3 fundamental questions.

• Every economic system(traditional, command, market) must address itself to 3 fundamental questions that allocation issues.

• The market system addresses these questions via the relative price mechanism.

• The questions are:– What to produce?

– How to produce?

– How to distribute (allocate) output/income?

What to produce?

• What should be the composition of output? How should it be divided between consumption goods versus capital goods? How should it be divided between necessary goods and luxury goods?

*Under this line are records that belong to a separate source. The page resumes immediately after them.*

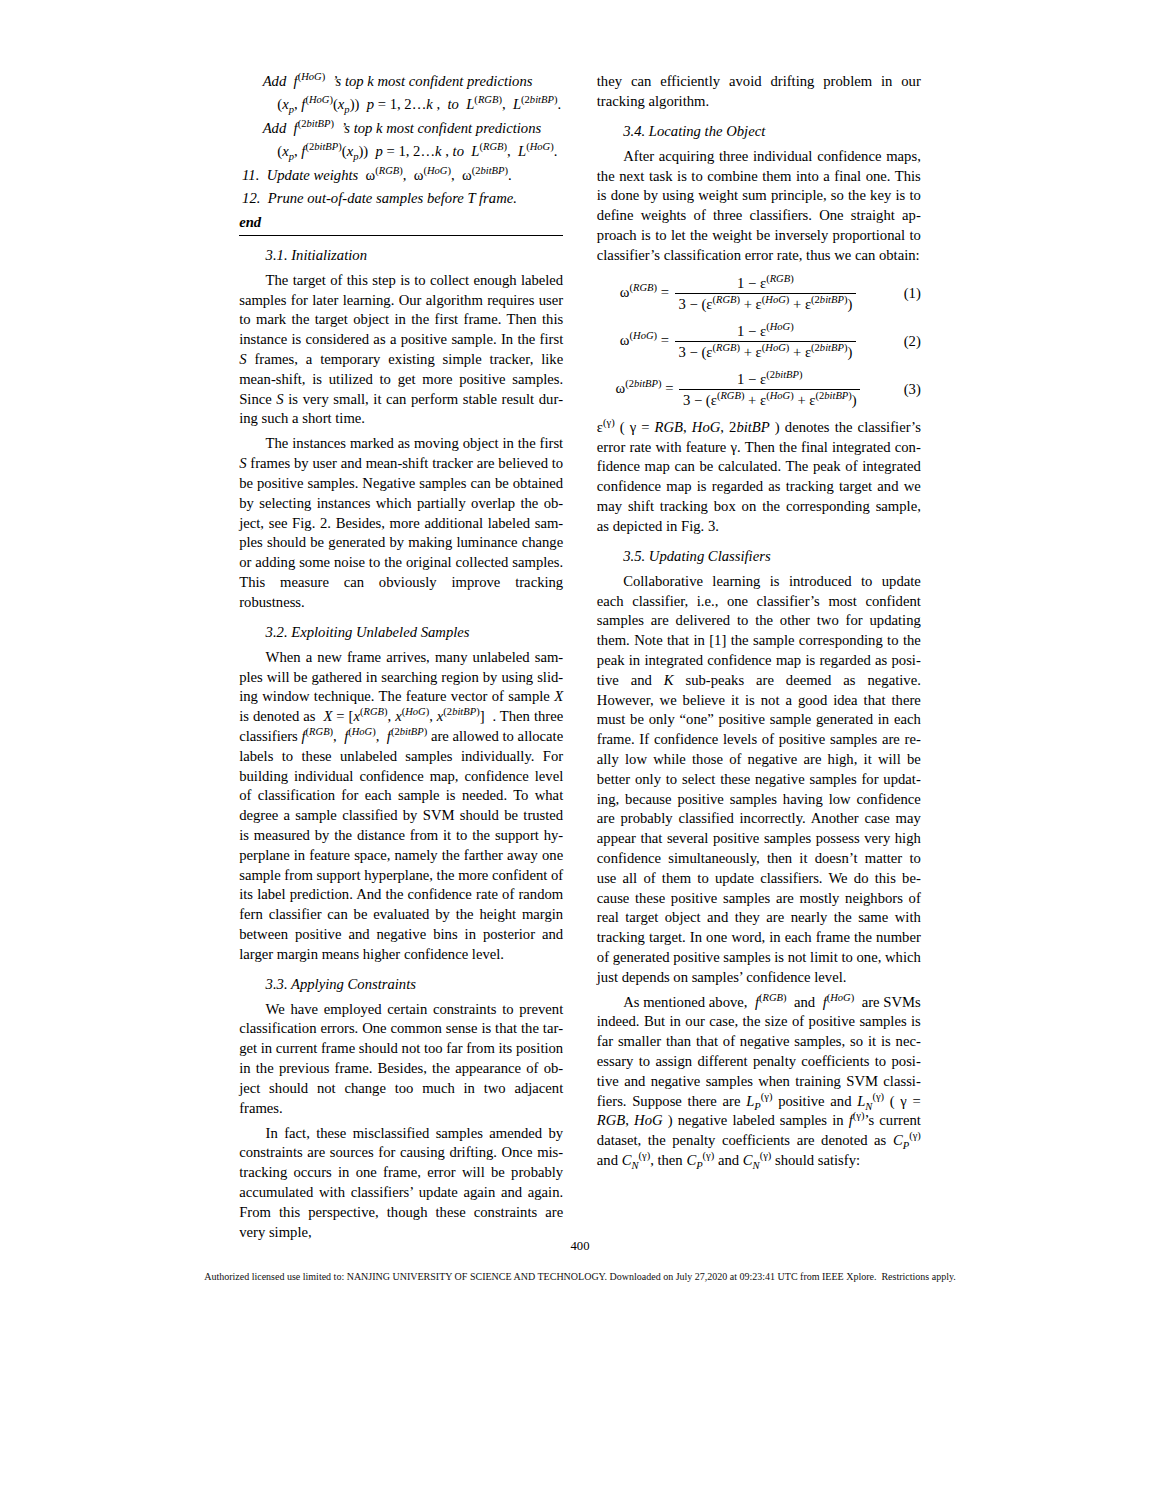Add f(HoG) ’s top k most confident predictions
(xp, f(HoG)(xp)) p = 1, 2…k , to L(RGB), L(2bitBP).
Add f(2bitBP) ’s top k most confident predictions
(xp, f(2bitBP)(xp)) p = 1, 2…k , to L(RGB), L(HoG).
11. Update weights ω(RGB), ω(HoG), ω(2bitBP).
12. Prune out-of-date samples before T frame.
end
3.1. Initialization
The target of this step is to collect enough labeled samples for later learning. Our algorithm requires user to mark the target object in the first frame. Then this instance is considered as a positive sample. In the first S frames, a temporary existing simple tracker, like mean-shift, is utilized to get more positive samples. Since S is very small, it can perform stable result during such a short time.
The instances marked as moving object in the first S frames by user and mean-shift tracker are believed to be positive samples. Negative samples can be obtained by selecting instances which partially overlap the object, see Fig. 2. Besides, more additional labeled samples should be generated by making luminance change or adding some noise to the original collected samples. This measure can obviously improve tracking robustness.
3.2. Exploiting Unlabeled Samples
When a new frame arrives, many unlabeled samples will be gathered in searching region by using sliding window technique. The feature vector of sample X is denoted as X = [x(RGB), x(HoG), x(2bitBP)] . Then three classifiers f(RGB), f(HoG), f(2bitBP) are allowed to allocate labels to these unlabeled samples individually. For building individual confidence map, confidence level of classification for each sample is needed. To what degree a sample classified by SVM should be trusted is measured by the distance from it to the support hyperplane in feature space, namely the farther away one sample from support hyperplane, the more confident of its label prediction. And the confidence rate of random fern classifier can be evaluated by the height margin between positive and negative bins in posterior and larger margin means higher confidence level.
3.3. Applying Constraints
We have employed certain constraints to prevent classification errors. One common sense is that the target in current frame should not too far from its position in the previous frame. Besides, the appearance of object should not change too much in two adjacent frames.
In fact, these misclassified samples amended by constraints are sources for causing drifting. Once mis-tracking occurs in one frame, error will be probably accumulated with classifiers’ update again and again. From this perspective, though these constraints are very simple,
they can efficiently avoid drifting problem in our tracking algorithm.
3.4. Locating the Object
After acquiring three individual confidence maps, the next task is to combine them into a final one. This is done by using weight sum principle, so the key is to define weights of three classifiers. One straight approach is to let the weight be inversely proportional to classifier’s classification error rate, thus we can obtain:
ω(RGB) = 1 − ε(RGB) 3 − (ε(RGB) + ε(HoG) + ε(2bitBP))
(1)
ω(HoG) = 1 − ε(HoG) 3 − (ε(RGB) + ε(HoG) + ε(2bitBP))
(2)
ω(2bitBP) = 1 − ε(2bitBP) 3 − (ε(RGB) + ε(HoG) + ε(2bitBP))
(3)
ε(γ) ( γ = RGB, HoG, 2bitBP ) denotes the classifier’s error rate with feature γ. Then the final integrated confidence map can be calculated. The peak of integrated confidence map is regarded as tracking target and we may shift tracking box on the corresponding sample, as depicted in Fig. 3.
3.5. Updating Classifiers
Collaborative learning is introduced to update each classifier, i.e., one classifier’s most confident samples are delivered to the other two for updating them. Note that in [1] the sample corresponding to the peak in integrated confidence map is regarded as positive and K sub-peaks are deemed as negative. However, we believe it is not a good idea that there must be only “one” positive sample generated in each frame. If confidence levels of positive samples are really low while those of negative are high, it will be better only to select these negative samples for updating, because positive samples having low confidence are probably classified incorrectly. Another case may appear that several positive samples possess very high confidence simultaneously, then it doesn’t matter to use all of them to update classifiers. We do this because these positive samples are mostly neighbors of real target object and they are nearly the same with tracking target. In one word, in each frame the number of generated positive samples is not limit to one, which just depends on samples’ confidence level.
As mentioned above, f(RGB) and f(HoG) are SVMs indeed. But in our case, the size of positive samples is far smaller than that of negative samples, so it is necessary to assign different penalty coefficients to positive and negative samples when training SVM classifiers. Suppose there are LP(γ) positive and LN(γ) ( γ = RGB, HoG ) negative labeled samples in f(γ)’s current dataset, the penalty coefficients are denoted as CP(γ) and CN(γ), then CP(γ) and CN(γ) should satisfy:
400
Authorized licensed use limited to: NANJING UNIVERSITY OF SCIENCE AND TECHNOLOGY. Downloaded on July 27,2020 at 09:23:41 UTC from IEEE Xplore. Restrictions apply.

• In private property capitalism the answer to these questions is provided by relative prices, which in turn determine relative profitability.

• Why does our pharmaceutical industry provide several treatments for male pattern baldness, but very no effective treatment for malaria?

How to produce?

• This question asks which productive technique, i.e. combination of productive factors, should be used to produce a particular output.

• The answer involves relative prices of productive factors.

• If firms wish to increase profits, they must minimize costs of production. (Recall the profit equation!)

• To minimize total costs firms will those techniques that involve relatively cheap productive inputs.

How to distribute output/income?

• Why does Peyton Manning have so much more stuff than I do?!

• (Because his income is higher, dummy!)

• Why is his income higher?!

• (Because the relative wage for elite football talent is much greater that that for mediocre economics teaching talent, idiot!)

• Oh, right! It comes down to relative price, again.